呂布が力、いっぱい得物をはじくと、張飛の体勢が崩れた。


「てめぇ。・・・ゆるさねぇぞ」

「許すも許さぬも、お前はここでお終いだ」


呂布の一撃が張飛の脳天めがけて振り下ろされる。

ガキン。という金属音が鳴ると、方天画戟を関羽の冷艶鋸が受け止めていた。


「益徳よ。怒りで心が乱れすぎだ。・・・いったん、下がっておれ」

関羽が張飛の前に入り、呂布と正対する。


「何だ、お前は?」

「この益徳の義兄、関羽雲長。・・・参る」

そう言うやいなや重い強烈な一撃を放つ。


「なっ」

呂布は受け止めることができたが、危なく方天画戟を離してしまうところだった。


「・・・何なのだ、お前ら、次から次へと」

「私もお主の所業に怒りを覚えている。・・・手加減はできぬぞ」


そこから、天地が割れるのではないかというほどの激しい打ち合いが続く。

五十合、百合と続いてもなお決着がつかなかった。


「さっきから、契約、契約って。・・・今度は俺と契約してみないか?」

「誰だ、お前は?」

「この二人の長兄。劉備玄徳さ」


劉備が出てきたところで、関羽は下がった。

二人の対話を優先させる。


「劉備・・・知らんな・・・それでは、お前は俺に何を出せるんだ?」

劉備はよく聞けよと胸を反らしながら、

「民の笑顔」と、満面の笑みを浮かべる。


呂布は一瞬、あっけにとられた。

「ふざけるな!」

「え、だめ?・・講釈師の話なら、ここで拍手喝采だぜ」

「この道化者が」


呂布が劉備を狙って、一撃を放つが張飛が代わって受け止める。

「弱いんだから、出てくんなよ」

「・・でも、十分休めただろ。
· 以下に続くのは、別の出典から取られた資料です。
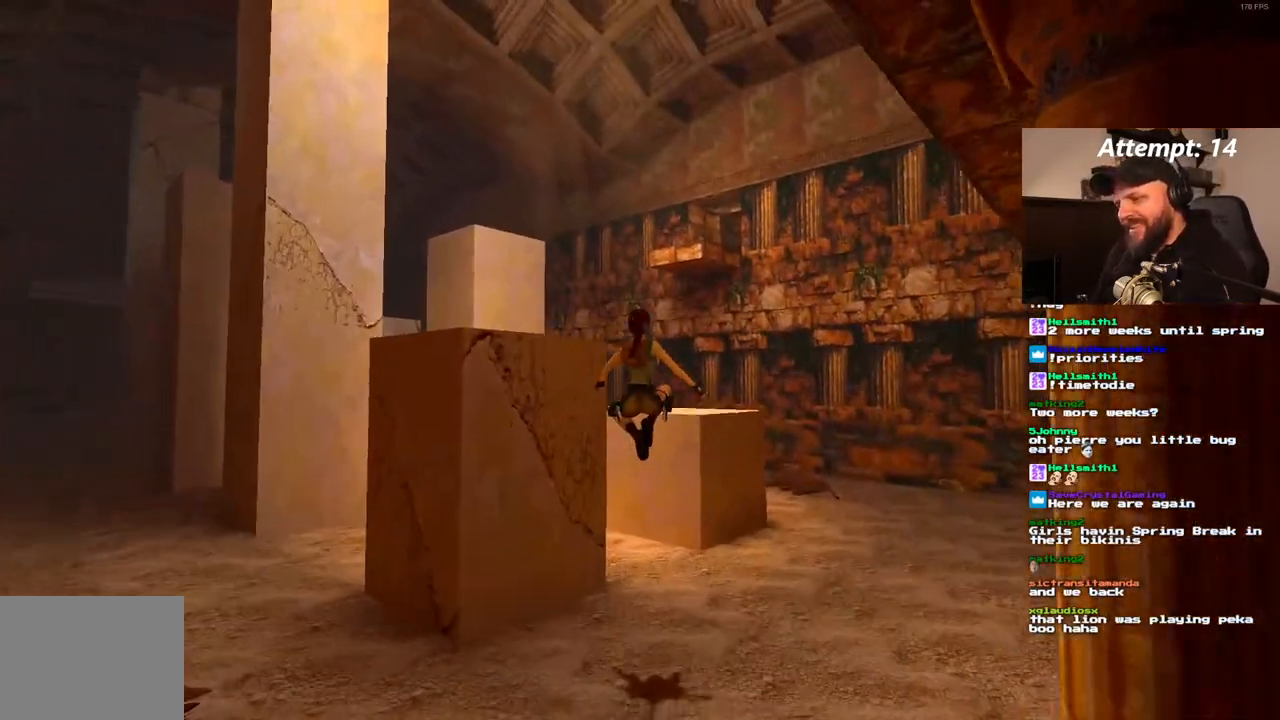
{"dt_ms": 500, "buttons": ["DPAD_UP", "DPAD_LEFT"], "left_stick": "center", "right_stick": "center", "events": [[100, "SQUARE", "up"], [183, "DPAD_LEFT", "down"]]}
・・・今度はぬかるんじゃねぇぞ」

「ああ、分かっているぜ」


気力、体力が十二分に回復した張飛の怒涛の攻撃が始まった。

呂布は防戦一方で、攻撃に移ることができない。

さすがの呂布もこの連戦は体力的に厳しくなってきた様子だった。


「おい、益徳の次は、また休んだ雲長が控えているかならな」

「くっ。・・・卑怯な」


まだ、余裕はあるが、このままでは・・・

呂布に焦りの表情が浮かぶ。


「卑怯?・・ふざけるなよ。義弟の親父さんを殺しやがって・・・楽に死ねると思うなよ」

「くそ。・・・貴様らの顔と名前は覚えたからな」


そう言うと、呂布は赤兎馬を全力で駆って、退却するのだった。

張飛と関羽は、呂布を追うが、赤兎馬の脚には追いつくことはできない。


「ちくしょう」

「まぁいい。周りを見てみろ」

関羽に従い、周りを見回すと、何の号令もなく呂布が退却したので、収拾がつかず董卓軍が浮足立っているのだ。


呂布の退却に勝機を見つけた曹操は、

「本初、いまだ」と告げる。

「うむ。・・・・全軍、突撃だ」


袁紹の指示のもと、反董卓連合軍の攻勢が始まった。

董卓軍の五千があっという間に飲み込まれる。

呂布についてきていた副将の趙岑ちょうしんが張飛に討たれると勝負がつき、あっけなく全滅するのだった。



虎牢関についた呂布は椅子を蹴り上げ、大いに荒れた。

「くそ。あの三兄弟め」

腰に帯びていた剣も振り回すので、誰も近づくことができない。

そこに剣先を躱して、呂布の前に膝まづく男がいた。


「将軍。次は、私も一緒に出ます」

文遠ぶんえんか」

張遼文遠ちょうりょうぶんえん

呂布の配下にあって、唯一、呂布が背中を預けてもいいと思える豪傑だった。


「わかった。お前がいれば・・・一対一となれば遅れはとらん」

受けた屈辱は必ず、返してやる。

呂布は、そう誓うのだった。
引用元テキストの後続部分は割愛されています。